About this exercise: Below is a listing from which only part is wanted; return exactly the lines from the one with "782 854 628" up to and including the one with "551 15 2834".

Information shown:
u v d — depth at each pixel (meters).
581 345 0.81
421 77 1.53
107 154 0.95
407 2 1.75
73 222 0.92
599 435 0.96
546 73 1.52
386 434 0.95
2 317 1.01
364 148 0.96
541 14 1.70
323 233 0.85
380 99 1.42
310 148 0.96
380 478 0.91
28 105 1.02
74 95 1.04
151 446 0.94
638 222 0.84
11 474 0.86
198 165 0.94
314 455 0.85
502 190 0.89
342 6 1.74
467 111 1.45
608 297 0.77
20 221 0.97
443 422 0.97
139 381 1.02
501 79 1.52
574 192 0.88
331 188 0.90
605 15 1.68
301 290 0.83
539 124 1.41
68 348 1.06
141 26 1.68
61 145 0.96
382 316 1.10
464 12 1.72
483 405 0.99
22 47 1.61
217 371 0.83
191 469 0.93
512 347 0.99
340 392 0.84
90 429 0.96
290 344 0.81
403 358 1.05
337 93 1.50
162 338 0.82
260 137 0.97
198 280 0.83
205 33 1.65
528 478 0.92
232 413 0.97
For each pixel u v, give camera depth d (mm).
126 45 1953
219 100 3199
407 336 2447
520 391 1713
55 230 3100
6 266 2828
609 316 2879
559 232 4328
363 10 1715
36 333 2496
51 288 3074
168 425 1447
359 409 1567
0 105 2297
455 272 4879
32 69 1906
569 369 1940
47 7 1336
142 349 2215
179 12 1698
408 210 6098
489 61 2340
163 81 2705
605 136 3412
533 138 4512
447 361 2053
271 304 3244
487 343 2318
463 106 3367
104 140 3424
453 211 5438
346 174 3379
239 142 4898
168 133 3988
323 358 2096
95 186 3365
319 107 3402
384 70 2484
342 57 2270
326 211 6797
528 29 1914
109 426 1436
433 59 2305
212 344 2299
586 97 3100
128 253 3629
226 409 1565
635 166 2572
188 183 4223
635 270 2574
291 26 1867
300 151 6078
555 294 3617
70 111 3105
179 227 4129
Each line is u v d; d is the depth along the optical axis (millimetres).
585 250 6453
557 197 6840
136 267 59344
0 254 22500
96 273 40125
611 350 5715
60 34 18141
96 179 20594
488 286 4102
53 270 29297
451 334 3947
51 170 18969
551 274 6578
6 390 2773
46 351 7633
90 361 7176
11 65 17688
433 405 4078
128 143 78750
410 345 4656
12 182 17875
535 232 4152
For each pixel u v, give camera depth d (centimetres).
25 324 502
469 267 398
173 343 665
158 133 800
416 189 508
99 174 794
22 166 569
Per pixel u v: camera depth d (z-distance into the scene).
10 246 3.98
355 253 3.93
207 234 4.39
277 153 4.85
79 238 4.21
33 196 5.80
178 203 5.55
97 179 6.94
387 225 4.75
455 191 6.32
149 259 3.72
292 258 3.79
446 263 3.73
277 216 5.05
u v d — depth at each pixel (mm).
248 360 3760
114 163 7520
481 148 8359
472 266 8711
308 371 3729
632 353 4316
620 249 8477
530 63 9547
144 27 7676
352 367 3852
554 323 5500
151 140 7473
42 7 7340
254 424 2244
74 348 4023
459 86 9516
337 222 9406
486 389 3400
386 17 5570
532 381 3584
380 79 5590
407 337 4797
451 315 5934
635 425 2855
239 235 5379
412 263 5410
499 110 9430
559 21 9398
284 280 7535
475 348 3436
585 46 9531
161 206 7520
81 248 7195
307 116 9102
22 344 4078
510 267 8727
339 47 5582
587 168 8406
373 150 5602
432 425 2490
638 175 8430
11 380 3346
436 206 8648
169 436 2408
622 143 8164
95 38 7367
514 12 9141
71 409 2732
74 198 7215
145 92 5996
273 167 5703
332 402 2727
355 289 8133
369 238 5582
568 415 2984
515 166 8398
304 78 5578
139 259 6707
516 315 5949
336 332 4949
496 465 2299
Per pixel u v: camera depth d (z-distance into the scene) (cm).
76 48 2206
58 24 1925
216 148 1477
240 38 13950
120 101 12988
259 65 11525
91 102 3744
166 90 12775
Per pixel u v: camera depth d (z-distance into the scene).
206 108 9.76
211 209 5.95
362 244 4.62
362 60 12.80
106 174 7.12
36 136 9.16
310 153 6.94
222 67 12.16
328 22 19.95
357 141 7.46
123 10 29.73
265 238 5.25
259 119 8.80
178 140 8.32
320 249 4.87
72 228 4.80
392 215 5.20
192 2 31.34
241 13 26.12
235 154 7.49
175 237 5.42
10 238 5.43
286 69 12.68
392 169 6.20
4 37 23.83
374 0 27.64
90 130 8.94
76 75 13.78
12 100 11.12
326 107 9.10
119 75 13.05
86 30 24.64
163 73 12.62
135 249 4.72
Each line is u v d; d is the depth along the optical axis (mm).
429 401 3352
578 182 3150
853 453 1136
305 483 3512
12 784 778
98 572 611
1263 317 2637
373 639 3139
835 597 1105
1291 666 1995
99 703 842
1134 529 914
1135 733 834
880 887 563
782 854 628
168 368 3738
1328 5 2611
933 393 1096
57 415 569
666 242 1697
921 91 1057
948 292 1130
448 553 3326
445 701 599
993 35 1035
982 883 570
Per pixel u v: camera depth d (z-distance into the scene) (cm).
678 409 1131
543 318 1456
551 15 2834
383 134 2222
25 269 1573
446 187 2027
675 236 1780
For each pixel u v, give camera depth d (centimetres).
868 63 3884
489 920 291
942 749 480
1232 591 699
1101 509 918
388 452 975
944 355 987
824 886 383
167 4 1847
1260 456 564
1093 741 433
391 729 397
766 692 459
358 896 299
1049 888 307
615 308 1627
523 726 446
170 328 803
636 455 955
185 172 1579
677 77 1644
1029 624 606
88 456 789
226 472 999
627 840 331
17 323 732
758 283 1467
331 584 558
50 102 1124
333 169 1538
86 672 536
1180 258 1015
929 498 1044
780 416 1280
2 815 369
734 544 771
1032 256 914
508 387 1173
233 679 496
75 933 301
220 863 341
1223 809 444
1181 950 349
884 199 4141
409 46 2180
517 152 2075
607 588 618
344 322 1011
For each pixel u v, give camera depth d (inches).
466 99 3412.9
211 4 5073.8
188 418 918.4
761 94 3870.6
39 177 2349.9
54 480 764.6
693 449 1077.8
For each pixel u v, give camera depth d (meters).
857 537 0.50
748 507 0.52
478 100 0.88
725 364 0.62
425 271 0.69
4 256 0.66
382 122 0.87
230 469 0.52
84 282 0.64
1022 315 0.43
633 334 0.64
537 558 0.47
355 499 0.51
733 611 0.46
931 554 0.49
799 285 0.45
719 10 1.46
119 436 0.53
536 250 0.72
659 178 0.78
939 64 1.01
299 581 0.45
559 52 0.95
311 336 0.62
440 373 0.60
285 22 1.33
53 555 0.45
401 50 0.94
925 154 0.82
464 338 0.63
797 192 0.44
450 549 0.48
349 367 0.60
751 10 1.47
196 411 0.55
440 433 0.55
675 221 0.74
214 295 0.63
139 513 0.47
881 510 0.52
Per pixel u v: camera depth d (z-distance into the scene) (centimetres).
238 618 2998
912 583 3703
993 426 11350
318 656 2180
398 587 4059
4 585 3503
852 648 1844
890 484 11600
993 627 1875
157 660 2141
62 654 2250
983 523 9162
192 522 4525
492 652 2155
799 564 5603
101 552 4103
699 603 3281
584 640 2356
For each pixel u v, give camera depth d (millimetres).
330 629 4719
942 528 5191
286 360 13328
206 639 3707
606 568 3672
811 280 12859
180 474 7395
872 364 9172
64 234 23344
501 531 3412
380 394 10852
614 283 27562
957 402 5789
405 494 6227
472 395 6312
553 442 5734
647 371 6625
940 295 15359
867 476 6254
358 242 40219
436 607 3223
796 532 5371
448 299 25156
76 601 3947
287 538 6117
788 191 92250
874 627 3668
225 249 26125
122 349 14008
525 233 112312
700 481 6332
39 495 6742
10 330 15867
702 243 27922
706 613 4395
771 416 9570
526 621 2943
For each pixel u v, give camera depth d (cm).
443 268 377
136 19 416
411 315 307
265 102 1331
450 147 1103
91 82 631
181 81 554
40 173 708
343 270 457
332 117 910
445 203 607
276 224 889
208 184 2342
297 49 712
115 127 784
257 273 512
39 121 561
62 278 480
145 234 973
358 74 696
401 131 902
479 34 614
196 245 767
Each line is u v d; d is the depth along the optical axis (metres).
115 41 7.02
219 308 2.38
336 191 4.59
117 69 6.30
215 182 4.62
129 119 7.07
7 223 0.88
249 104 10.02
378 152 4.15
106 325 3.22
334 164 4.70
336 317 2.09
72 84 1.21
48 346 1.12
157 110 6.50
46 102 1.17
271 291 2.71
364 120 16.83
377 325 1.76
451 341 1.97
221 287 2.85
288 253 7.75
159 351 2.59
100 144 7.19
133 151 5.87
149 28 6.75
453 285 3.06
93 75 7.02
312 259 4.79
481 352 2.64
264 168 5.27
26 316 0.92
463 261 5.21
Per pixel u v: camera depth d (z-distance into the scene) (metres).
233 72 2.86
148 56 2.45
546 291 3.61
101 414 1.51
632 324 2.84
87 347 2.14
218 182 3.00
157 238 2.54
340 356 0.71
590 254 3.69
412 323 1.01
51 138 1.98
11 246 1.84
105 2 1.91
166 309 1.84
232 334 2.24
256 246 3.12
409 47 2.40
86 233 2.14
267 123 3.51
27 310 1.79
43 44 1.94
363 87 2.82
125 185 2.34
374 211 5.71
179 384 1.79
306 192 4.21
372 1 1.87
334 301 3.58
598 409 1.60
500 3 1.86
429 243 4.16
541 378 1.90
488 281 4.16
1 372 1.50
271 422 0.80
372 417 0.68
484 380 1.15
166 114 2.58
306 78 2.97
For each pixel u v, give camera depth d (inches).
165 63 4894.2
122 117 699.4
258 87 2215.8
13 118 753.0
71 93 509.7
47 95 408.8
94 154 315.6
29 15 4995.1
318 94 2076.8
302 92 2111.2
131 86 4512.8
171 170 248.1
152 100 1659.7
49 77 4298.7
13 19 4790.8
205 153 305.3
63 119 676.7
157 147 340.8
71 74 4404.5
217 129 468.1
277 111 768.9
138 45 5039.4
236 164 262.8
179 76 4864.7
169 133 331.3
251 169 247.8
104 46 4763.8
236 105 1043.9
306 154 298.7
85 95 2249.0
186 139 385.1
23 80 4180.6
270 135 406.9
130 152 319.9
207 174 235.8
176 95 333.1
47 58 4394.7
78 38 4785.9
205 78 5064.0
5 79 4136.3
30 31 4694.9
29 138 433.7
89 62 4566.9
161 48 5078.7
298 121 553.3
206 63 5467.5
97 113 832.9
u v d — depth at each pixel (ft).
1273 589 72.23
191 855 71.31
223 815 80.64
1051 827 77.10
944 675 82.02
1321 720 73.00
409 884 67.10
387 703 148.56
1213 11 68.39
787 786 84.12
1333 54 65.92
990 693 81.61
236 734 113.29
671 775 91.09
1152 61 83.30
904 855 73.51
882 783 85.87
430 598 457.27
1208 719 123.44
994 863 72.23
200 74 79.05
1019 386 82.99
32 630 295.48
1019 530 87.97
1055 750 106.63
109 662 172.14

Task result:
782 854 628
168 368 3738
1328 5 2611
933 393 1096
57 415 569
666 242 1697
921 91 1057
948 292 1130
448 553 3326
445 701 599
993 35 1035
982 883 570
Per pixel u v: camera depth d (z-distance into the scene) (cm).
678 409 1131
543 318 1456
551 15 2834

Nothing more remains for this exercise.